---------- FRAGMENTO SELECCIONADO

Tu abuelo me respetó siempre, decía mi abuela, a la que siempre conocí viuda y la llamaba de usted. Con los años supe que con eso quería decir que nunca la vio desnuda, que no conoció el amor, que tuvo siete hijos y crió a cuatro hijastros mayores que ella. Mi abuela era sirvienta en una casa de un pueblo de la cara norte de la Sierra por la cama y la comida.

Tenía 19 años. Mi abuelo enviudó bien cumplidos los 50. ¿Cómo te llamas?,  le preguntó al salir de una visita a aquella casa mientras fregaba el suelo. Mi abuela le dijo su nombre. Mañana vengo a pedirte matrimonio, piénsatelo. Así salió de la miseria.

--------------------
---------- DATOS SIN PROCESAR

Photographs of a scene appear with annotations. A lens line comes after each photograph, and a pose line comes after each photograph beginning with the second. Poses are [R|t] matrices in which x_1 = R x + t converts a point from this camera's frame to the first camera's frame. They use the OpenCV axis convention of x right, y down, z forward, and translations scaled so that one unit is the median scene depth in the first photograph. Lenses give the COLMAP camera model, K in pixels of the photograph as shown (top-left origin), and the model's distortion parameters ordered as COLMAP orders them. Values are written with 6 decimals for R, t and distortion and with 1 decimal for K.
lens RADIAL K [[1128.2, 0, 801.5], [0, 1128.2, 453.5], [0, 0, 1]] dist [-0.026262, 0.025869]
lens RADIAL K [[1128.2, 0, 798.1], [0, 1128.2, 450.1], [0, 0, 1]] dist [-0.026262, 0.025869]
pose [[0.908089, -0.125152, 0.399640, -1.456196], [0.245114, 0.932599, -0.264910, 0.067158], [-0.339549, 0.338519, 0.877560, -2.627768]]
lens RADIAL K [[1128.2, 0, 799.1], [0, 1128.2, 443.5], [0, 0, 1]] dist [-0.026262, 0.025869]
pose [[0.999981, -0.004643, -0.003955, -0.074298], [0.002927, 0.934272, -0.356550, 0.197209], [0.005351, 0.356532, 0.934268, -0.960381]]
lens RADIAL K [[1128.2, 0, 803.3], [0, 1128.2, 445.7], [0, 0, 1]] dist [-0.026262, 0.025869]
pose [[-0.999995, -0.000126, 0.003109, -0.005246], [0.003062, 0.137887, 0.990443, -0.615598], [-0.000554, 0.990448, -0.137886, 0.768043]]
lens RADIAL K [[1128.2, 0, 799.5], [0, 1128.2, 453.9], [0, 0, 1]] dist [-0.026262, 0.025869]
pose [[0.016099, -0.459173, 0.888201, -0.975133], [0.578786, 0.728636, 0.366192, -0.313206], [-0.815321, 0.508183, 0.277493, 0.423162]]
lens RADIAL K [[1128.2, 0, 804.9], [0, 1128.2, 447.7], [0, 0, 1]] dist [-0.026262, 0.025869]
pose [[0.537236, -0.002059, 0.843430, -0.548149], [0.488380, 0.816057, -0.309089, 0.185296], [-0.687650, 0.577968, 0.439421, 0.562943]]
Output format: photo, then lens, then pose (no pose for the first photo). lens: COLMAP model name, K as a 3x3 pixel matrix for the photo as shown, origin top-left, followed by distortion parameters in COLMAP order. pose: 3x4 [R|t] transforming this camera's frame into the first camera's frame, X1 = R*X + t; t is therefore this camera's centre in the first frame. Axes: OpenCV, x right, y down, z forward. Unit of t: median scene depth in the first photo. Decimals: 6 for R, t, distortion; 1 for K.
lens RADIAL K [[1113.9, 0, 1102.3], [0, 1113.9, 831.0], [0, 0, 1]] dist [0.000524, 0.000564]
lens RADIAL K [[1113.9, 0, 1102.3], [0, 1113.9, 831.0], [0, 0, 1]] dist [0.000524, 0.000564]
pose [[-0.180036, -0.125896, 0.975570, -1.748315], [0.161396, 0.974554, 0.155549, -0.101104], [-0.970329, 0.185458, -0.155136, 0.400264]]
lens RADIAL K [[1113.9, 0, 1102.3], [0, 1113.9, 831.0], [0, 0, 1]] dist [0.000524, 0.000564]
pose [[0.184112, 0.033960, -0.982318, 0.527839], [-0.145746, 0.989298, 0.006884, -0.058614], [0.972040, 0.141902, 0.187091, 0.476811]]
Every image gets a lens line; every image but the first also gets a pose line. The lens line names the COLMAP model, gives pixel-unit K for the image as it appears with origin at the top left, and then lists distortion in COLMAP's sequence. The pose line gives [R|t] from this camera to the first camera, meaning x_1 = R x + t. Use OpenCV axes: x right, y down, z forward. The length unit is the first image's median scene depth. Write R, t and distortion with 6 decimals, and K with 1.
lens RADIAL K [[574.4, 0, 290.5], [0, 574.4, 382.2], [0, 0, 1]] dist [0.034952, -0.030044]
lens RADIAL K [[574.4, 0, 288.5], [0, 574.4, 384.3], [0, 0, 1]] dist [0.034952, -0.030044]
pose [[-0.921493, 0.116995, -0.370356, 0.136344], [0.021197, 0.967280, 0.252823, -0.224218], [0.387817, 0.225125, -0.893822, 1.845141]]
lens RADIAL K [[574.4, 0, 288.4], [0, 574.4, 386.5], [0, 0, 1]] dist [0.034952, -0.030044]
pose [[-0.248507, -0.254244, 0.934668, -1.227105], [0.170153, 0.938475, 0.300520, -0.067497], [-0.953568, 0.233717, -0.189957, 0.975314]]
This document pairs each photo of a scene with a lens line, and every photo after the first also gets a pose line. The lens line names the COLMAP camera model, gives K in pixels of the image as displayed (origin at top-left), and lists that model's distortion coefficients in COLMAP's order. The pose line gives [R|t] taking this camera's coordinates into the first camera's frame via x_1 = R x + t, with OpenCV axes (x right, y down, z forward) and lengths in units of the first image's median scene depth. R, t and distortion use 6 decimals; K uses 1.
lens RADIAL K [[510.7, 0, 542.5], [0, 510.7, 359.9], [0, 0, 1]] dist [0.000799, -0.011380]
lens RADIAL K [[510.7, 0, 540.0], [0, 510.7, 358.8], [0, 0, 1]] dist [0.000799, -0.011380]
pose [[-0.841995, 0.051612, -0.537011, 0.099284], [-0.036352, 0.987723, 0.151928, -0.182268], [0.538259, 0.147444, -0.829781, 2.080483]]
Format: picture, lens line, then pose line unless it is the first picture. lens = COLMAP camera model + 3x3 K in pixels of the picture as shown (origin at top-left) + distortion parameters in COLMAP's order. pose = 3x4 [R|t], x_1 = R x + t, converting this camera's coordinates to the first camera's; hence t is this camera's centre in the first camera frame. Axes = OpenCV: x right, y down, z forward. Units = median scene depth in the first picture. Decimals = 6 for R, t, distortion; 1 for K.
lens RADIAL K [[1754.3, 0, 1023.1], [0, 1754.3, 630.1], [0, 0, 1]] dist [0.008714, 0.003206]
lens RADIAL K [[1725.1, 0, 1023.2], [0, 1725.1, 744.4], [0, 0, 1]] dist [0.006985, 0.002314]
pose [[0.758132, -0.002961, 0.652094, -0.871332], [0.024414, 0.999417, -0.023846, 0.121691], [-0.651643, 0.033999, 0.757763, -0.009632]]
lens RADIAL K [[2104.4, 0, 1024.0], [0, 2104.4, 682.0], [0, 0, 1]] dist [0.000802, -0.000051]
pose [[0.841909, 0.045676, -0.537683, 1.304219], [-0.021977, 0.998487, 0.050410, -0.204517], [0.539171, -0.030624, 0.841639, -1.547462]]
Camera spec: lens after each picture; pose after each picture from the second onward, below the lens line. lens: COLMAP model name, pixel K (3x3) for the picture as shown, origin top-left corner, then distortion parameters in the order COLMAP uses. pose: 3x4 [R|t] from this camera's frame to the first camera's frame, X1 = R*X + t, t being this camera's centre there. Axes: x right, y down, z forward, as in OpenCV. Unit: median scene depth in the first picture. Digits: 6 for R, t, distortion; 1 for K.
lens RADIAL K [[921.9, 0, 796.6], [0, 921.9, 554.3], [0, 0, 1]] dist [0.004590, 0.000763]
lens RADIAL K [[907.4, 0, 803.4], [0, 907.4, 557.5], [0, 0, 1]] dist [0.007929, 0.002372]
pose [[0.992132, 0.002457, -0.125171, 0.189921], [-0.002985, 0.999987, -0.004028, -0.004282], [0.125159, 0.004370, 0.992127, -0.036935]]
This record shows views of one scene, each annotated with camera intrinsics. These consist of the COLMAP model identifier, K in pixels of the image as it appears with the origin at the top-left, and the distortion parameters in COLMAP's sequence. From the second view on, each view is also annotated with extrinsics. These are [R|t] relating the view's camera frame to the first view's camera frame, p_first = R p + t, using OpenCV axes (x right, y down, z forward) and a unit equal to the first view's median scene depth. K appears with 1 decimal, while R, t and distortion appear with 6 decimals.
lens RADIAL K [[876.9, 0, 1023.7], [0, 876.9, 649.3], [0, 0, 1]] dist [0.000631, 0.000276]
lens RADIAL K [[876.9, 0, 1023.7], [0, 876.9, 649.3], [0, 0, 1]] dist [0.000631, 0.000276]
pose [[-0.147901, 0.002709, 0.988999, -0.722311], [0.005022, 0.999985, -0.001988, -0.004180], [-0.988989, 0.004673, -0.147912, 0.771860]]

--------------------

> **ACTIVIDAD 1**
En el fragmento sobre la abuela, ¿cuántos hijos tuvo ella?
> **ACTIVIDAD 2**
Prosigue el fragmento sobre la abuela después de la frase «Así salió de la miseria».
Los registros no tienen ninguna relación con el fragmento.

> **RESPUESTA ESPERADA 1**
Tuvo siete hijos.

> **RESPUESTA ESPERADA 2**
En aquellos pueblos de piedras, cal y esparto, secanos, candiles de aceite, la vida cundía poco y piano. La campana de la iglesia daba cuenta del bucle de la vida de varias centenas de vecinos. Los bautizos se solapaban con los entierros, a veces el entierro era el del recién bautizado, a veces colgaban un judas de trapo en un alambre y lo destrozaban a escopetazos. Aquel olor a pólvora, aquella procesión del santo con el borracho detrás de la peana, aquella alegría pobre, blanca y con cura que tanto gustaba al fascismo. En el pueblo no había médico, pero siempre estaba el cura. Y su sobrina.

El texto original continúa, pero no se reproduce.